За обедом оба Виктора Ивановича решили «тяпнуть по маленькой для сугреву», хотя моему деду было совсем не холодно под палящим солнцем. Предохранители перегорели, и строительная бригада решила, что быстрее будет просто кидать сверху пудовый камень-кубик в колодец без всяких там страховочных вёдер, не взирая на нахождение внизу работающего персонала. Это кончилось тем, что мой дед сбил камнем-кубиком сомбреро с головы наклонившегося не вовремя Виктора Ивановича.
- Поаккуратнее там, Виктор Иванович,- прозвучало из колодца.
Бригада единодушно снова перешла на осторожный вариант подачи кубика вниз в ведре.
Вечером, за самоварным чаем, оба Виктора Ивановича вспоминали общих знакомых по работе в порту, делились новостями, а потом наш гость рассказал о трагедии, случившейся однажды во время военных учений на Каспии. Рассказ из его уст я слышал лет сорок назад, могу чего и напутать.

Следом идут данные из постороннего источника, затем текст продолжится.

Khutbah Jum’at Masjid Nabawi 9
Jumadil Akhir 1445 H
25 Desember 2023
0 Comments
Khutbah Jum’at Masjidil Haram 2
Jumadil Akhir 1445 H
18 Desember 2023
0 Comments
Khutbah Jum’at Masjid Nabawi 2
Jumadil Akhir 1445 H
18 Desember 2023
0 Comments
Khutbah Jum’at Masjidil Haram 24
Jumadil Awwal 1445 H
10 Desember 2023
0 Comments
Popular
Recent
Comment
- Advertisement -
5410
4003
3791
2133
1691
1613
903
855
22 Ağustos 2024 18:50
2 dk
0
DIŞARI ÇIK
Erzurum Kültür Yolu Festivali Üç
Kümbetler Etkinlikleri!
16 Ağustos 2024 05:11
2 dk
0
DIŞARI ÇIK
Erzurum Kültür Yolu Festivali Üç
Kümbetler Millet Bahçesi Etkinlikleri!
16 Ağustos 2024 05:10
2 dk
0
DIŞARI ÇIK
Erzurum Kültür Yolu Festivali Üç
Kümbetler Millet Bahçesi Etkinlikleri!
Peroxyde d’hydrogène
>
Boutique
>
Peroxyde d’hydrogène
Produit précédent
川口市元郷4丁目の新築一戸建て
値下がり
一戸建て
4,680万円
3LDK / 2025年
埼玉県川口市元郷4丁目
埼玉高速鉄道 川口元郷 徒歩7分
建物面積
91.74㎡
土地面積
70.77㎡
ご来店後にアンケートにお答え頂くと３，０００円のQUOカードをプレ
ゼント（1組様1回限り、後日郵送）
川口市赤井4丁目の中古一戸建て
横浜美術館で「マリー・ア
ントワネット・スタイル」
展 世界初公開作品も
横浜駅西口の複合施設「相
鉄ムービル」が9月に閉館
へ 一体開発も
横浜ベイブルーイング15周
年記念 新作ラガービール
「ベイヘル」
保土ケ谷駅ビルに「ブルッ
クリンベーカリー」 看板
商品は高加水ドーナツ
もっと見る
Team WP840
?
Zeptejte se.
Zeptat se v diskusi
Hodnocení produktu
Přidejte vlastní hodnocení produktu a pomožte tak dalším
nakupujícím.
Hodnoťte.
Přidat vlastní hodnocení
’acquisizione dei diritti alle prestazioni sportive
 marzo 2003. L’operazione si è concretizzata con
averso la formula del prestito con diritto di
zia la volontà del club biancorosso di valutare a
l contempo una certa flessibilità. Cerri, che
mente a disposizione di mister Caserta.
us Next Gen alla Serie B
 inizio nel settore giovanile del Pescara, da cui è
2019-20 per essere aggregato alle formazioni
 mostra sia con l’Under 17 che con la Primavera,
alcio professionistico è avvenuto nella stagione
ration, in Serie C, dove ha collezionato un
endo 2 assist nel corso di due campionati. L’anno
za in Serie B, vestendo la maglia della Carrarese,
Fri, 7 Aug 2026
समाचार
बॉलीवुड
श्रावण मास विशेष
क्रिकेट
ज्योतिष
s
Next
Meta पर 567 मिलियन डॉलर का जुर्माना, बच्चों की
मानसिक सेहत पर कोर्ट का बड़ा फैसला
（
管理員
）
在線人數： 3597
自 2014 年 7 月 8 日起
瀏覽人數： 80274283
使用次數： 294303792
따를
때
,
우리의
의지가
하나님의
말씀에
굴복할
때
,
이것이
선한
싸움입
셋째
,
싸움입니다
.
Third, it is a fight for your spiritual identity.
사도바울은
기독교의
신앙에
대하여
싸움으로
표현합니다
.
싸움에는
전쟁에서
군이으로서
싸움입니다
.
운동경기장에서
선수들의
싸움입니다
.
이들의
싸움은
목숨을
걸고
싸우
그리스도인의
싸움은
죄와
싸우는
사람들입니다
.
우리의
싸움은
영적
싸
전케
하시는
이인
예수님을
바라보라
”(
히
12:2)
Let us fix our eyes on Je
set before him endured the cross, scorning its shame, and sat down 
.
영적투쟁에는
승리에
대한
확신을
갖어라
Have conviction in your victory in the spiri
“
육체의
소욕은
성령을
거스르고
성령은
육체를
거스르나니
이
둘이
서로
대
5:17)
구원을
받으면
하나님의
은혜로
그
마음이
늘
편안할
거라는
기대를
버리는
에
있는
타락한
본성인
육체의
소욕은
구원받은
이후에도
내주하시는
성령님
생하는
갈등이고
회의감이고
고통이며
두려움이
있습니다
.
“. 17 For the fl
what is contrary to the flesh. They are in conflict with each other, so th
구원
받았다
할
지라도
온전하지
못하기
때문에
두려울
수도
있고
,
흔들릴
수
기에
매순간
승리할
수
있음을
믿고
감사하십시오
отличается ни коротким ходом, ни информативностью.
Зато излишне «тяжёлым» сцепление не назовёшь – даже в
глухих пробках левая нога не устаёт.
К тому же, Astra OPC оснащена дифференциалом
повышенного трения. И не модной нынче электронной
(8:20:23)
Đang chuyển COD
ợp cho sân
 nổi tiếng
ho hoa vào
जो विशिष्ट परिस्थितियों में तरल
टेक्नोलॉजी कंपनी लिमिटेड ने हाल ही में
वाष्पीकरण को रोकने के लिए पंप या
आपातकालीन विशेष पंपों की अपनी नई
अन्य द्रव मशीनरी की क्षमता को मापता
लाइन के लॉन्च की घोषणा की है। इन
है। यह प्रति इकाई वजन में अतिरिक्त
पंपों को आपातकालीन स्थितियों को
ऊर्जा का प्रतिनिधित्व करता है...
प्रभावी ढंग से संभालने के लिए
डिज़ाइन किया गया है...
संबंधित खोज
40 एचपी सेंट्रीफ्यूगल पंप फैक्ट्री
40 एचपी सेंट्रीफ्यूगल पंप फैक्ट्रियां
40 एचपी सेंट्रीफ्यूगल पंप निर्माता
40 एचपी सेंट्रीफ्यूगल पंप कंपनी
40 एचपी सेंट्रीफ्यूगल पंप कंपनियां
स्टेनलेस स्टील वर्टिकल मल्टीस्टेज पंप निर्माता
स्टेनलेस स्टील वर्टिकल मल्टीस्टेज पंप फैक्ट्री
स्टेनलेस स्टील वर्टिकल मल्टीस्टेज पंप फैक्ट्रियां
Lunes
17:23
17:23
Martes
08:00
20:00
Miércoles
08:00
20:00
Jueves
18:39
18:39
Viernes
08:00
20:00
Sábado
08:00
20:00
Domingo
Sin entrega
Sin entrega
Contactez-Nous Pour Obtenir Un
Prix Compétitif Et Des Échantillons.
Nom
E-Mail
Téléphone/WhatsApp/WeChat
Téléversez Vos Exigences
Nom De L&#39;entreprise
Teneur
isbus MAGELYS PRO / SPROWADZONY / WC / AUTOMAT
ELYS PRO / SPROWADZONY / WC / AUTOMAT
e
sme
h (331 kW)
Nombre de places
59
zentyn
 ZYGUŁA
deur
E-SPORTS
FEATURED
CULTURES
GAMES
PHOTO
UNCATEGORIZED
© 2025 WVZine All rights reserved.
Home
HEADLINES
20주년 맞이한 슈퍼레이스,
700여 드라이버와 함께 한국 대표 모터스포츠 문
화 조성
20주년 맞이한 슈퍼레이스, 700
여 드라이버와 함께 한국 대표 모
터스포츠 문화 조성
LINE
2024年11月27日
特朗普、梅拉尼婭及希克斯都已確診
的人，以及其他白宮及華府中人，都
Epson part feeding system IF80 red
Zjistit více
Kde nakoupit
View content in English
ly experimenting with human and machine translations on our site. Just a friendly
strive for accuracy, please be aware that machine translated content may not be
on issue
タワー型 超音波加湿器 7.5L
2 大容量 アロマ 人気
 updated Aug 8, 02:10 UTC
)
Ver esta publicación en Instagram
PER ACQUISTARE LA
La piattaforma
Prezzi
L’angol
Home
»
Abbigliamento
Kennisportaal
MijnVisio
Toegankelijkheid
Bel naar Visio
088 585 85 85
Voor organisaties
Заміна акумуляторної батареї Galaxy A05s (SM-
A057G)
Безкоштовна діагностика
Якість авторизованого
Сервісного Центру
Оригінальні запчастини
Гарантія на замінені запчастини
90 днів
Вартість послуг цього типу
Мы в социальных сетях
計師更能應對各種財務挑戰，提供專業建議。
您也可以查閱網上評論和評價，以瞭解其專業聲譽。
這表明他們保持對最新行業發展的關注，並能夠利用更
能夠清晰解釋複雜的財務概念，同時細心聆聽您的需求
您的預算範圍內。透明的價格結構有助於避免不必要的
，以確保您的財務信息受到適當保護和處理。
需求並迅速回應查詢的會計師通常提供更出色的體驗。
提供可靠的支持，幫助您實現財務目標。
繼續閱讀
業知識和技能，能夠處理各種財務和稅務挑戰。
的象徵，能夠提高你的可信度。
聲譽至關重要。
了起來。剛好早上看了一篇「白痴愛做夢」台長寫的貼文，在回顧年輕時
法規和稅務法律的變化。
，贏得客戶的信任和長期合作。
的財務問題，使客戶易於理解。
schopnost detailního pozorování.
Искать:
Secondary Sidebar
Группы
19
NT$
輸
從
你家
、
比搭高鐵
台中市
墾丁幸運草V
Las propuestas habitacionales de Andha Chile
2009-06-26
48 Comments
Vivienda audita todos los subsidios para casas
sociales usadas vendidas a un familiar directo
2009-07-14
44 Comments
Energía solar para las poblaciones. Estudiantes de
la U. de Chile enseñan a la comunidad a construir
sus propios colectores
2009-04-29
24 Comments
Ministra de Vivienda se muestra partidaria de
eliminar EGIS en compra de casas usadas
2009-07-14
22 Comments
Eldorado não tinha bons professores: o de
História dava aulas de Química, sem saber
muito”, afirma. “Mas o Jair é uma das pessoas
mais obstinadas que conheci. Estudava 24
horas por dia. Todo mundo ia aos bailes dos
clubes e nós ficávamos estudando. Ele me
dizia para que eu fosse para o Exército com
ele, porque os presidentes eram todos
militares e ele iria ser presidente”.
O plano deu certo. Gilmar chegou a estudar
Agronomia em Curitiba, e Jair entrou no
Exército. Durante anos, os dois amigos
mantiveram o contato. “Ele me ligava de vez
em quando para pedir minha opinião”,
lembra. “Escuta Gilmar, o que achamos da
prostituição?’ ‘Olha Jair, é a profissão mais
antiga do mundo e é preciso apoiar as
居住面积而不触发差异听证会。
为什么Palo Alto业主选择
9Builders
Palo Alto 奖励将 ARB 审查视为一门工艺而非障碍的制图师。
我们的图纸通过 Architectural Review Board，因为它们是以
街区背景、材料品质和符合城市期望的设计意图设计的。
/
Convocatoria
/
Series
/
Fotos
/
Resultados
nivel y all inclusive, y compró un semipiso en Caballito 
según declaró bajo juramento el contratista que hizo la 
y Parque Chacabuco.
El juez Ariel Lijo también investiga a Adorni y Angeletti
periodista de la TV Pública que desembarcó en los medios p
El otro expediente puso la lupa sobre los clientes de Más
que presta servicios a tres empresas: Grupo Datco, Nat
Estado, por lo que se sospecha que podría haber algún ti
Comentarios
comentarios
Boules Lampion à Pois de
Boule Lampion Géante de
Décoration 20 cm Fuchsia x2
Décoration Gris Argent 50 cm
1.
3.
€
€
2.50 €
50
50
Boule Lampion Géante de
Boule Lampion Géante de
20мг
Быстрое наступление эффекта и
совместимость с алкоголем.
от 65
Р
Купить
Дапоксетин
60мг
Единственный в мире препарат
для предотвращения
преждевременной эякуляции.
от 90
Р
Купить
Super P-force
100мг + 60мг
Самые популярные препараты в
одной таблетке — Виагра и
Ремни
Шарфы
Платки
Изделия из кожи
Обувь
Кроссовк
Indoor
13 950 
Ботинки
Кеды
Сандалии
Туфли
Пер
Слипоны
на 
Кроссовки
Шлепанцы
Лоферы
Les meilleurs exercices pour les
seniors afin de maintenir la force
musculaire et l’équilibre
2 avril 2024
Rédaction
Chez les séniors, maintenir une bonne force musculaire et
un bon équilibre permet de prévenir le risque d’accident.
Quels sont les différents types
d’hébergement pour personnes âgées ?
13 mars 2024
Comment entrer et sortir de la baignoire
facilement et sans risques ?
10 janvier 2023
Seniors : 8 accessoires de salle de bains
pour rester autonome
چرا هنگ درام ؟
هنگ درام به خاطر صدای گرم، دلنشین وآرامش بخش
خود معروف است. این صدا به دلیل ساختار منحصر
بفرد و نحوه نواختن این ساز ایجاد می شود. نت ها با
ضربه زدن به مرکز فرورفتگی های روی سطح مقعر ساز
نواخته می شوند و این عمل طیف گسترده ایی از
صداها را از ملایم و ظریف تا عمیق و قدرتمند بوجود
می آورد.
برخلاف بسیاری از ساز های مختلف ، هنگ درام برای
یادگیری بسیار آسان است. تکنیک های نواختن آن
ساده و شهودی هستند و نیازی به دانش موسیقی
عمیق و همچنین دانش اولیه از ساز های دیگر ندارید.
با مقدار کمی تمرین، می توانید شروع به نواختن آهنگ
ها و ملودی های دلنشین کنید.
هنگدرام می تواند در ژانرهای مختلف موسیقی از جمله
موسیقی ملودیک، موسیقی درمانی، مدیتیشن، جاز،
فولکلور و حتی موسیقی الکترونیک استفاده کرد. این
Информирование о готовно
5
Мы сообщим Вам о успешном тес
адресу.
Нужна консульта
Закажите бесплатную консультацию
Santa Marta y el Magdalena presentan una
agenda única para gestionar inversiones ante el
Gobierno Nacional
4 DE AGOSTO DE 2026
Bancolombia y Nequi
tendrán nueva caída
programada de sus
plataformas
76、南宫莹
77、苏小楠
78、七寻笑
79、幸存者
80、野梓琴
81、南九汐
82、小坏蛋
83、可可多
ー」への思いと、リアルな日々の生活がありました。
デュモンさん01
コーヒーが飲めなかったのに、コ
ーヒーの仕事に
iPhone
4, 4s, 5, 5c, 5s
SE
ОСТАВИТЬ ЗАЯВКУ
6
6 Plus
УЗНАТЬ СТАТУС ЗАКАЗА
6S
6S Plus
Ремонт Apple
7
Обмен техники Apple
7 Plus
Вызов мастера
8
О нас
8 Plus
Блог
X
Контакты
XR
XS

В период учений планировалась высадка на берег танковой бригады с моря для захвата плацдарма в зоне гипотетического противника. Памятуя, что с Каспием шутки плохи, военачальники поначалу высадку хотели отменить, поскольку надвигался шторм, но потом решили оставить всё как есть в сценарии действий, сочтя обстановку приближенной к боевой.
Посему экипажи сидели в танках, плохо закрепленные танки стояли на палубе. Начавшаяся боковая качка раскачала плавсредство так, что пара танков с одного борта ушла на дно, нарушая центровку судна и увеличивая крен на другой борт. Адские качели заработали. Несколько десятков тяжелых танков, пробивая борта судна, пошли на дно быстрее камня, пуская пузыри изо всех люков.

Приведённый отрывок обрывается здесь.